The good news is that the researchers' goal is not to eliminate all of these purchases, but to reduce them. But here's where you realize it's all about price. The bottled water with which the Food Trust supplies the participating corner stores costs 50 cents. For that price, a student can buy a sugary drink and a bag of chips. Think about that for a second. A tasteless and odorless (but refreshing!) zero calories costs twice as much as 200+ sweet and salty calories. That's Big Food's great legacy to society. Thanks, guys!
They have in essence put dirt-cheap candy stores across the street from schools across the country. For pocket change kids can eat nutritionally empty put calorie packed junk twice a day -- and their parents need never know. Meanwhile, the "candymakers" are screaming that anyone who wants to do something about this is a Communist.

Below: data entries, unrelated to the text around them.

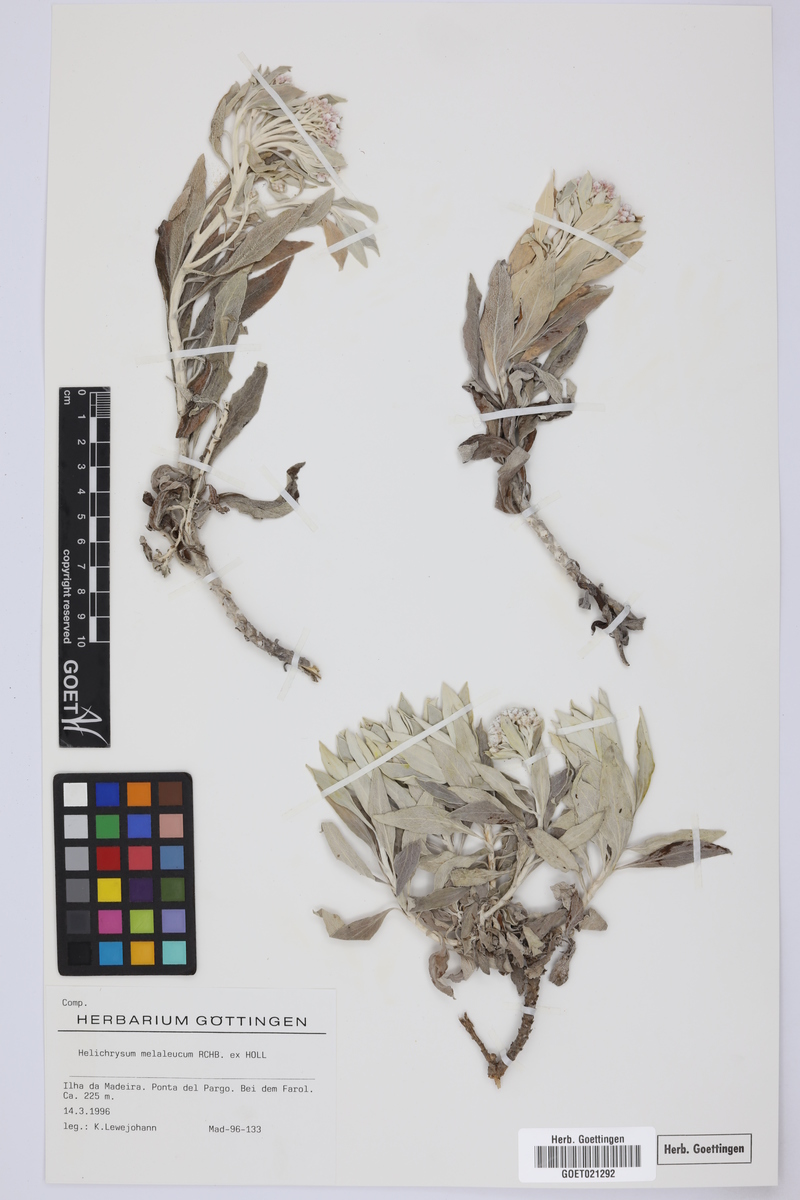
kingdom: Plantae
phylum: Tracheophyta
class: Magnoliopsida
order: Asterales
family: Asteraceae
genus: Helichrysum
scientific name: Helichrysum melaleucum
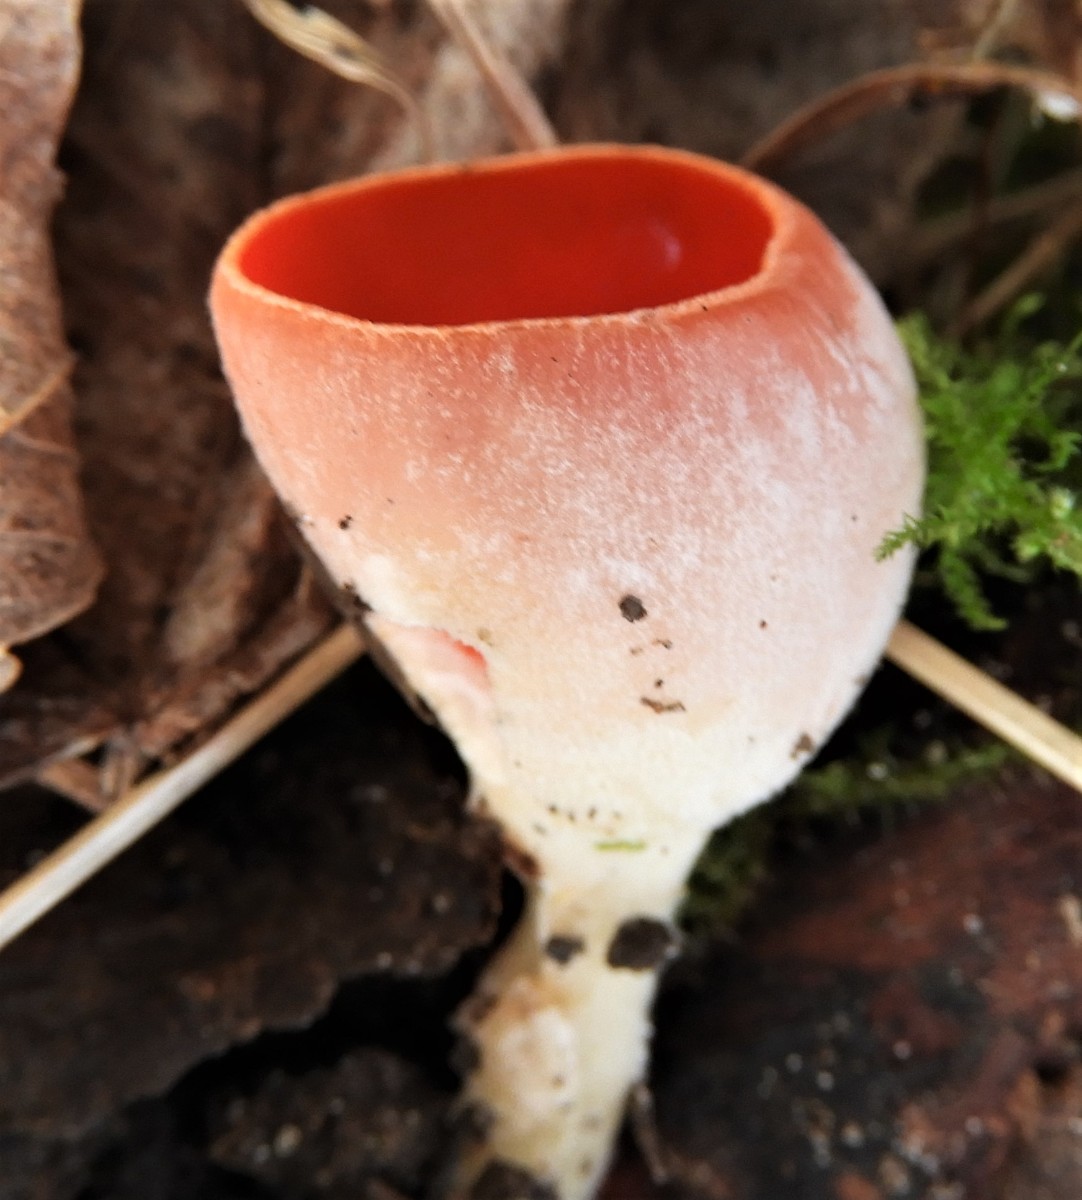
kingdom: Fungi
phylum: Ascomycota
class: Pezizomycetes
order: Pezizales
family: Sarcoscyphaceae
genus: Sarcoscypha
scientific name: Sarcoscypha austriaca
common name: krølhåret pragtbæger
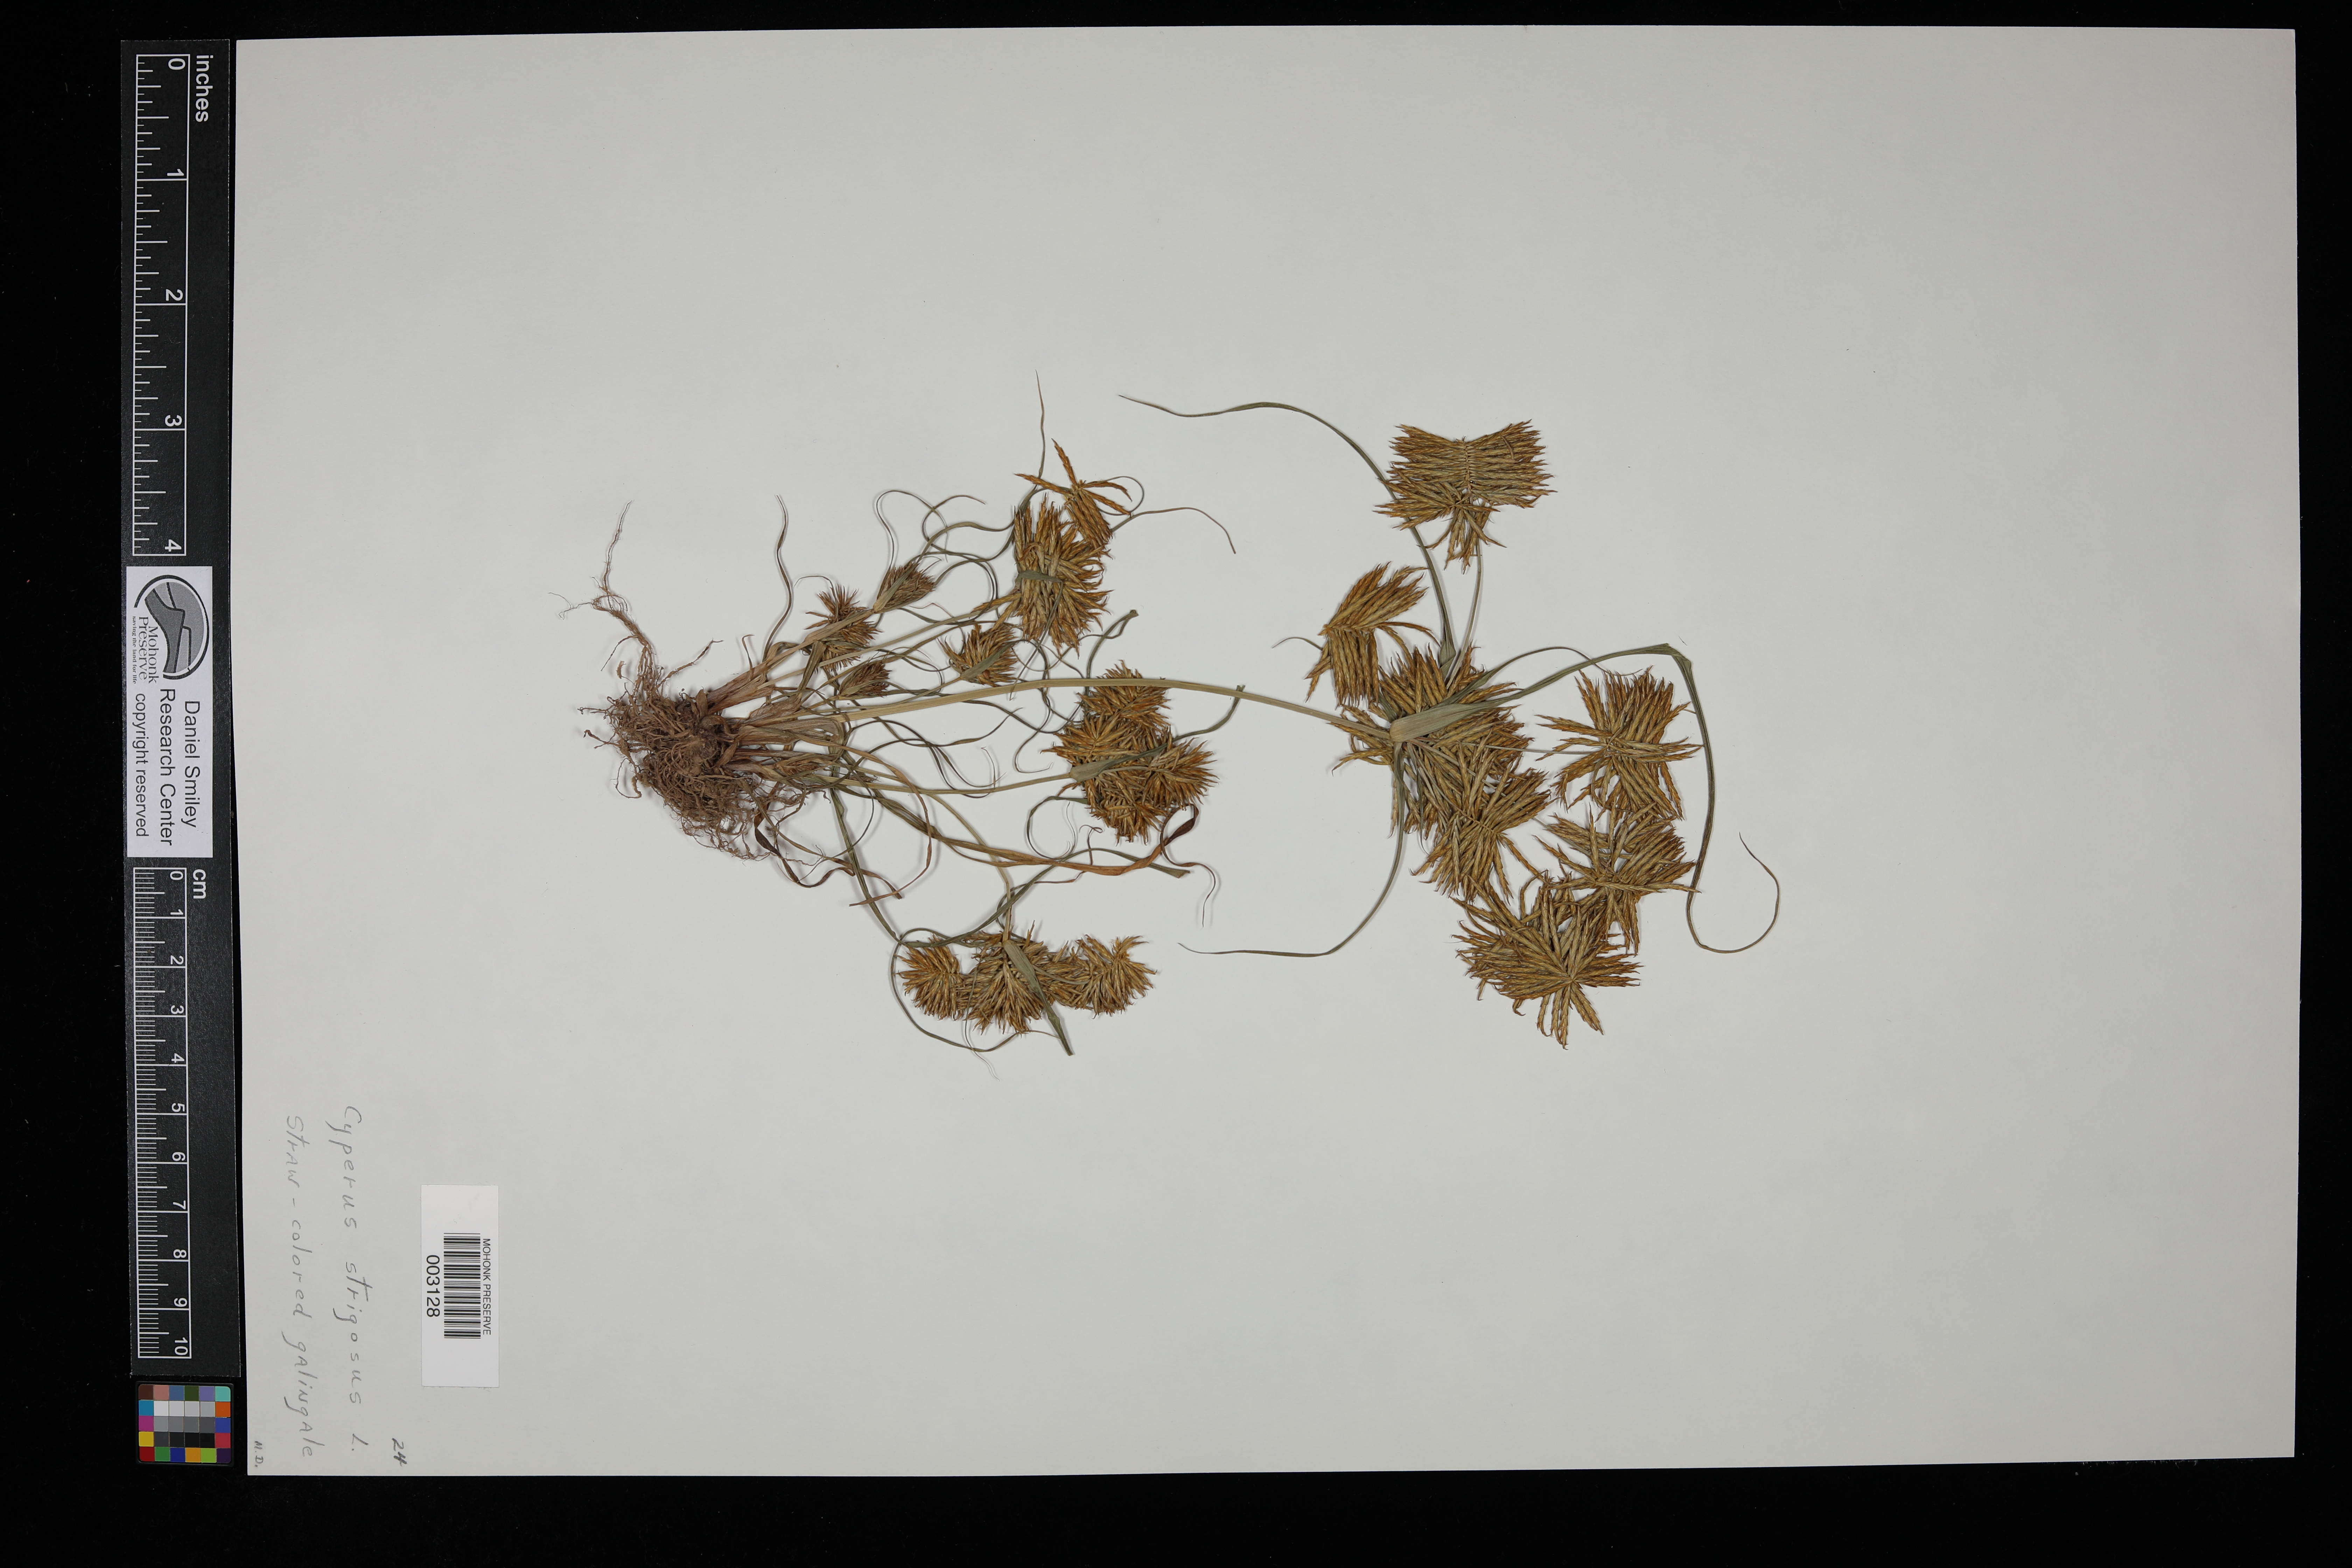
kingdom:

At some point, we're going to have to drain these food swamps. Cities will have to uses zoning laws to restrict what can and can't be sold near school. We're going to have to tax junk food, folks. These kids' purchases are likely significantly underestimated and probably not accounted for properly in most economic models of how taxes will affect purchases. If junk food taxes did nothing else but reduce these shopping trips, they would be a rip-roaring success.
This latest effort shines invaluable light on what's going on in these corner stores. The least our politicians can do is show the courage necessary to do something about it.